Reducing the number of products can help companies increase sales by as much as 40 percent while cutting costs by 10 to 35 percent, according to a 2007 study by consultant Bain & Co. However, it's important to be careful when cutting products and react quickly to customer feedback.

When Procter & Gamble Co. recently reduced the number of its soap and other skin care offerings by about one-third at one retailer, sales grew. Shoppers reported they felt that they had more choices because the selection on the shelf was clearer.

Source: The Globe and Mail

Wednesday, June 2, 2010

today I prayed

I set aside about half the day to "spend with God". Whatever that means. I guess I'm learning what it means, because every time I do this, God teaches me things and gives me clues about where to step next.

I had breakfast with Josh Schneeberger. It was a great conversation. Here is a young guy looking for a challenge, hoping to be stretched and asking for accountability. It doesn't get much better than that. I left our breakfast this morning realizing that God taught me a whole bunch about how much we leaders need to rely on Him. I know that sounds so weak and cliche', but there is something that God did in my soul this morning along those lines. Words don't cut it.

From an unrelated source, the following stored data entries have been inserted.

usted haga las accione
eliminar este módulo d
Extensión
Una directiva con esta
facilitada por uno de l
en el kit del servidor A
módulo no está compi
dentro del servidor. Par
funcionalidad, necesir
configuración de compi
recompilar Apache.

Next, I drove over to the area of the city where I lived as a young kids (like ages 7-12). Man, this is another one that I don't have words for, but I can say for sure I have a vision to plant a church in that part of town someday. Actually, I want to send a planter into that part of town. I so don't connect with the culture there - mostly Spanish and some Asian - but my spirit is on fire as I imagine a church operating in the abandoned car lot on 31st and 169. If you read this and God sets your heart on fire in a similar way, call me today. I think He might be up to something here.

Next, I spent some time walking and praying at Hicks Park. I played there endless hours as a kid and as I prayed for my boys today I believe God broke a generational curse that they may never have to deal with - at least not at the level I have dealt with it.

More than anything, the sermon I will preach this weekend about the wonder of God has come alive to me in some new ways today. I love living in Tulsa. Not so much because it's a better city than yours, but because God wants me here and I feel like I belong here. It's the first time I feel like I belong in a city since . . . the last time I lived in Tulsa.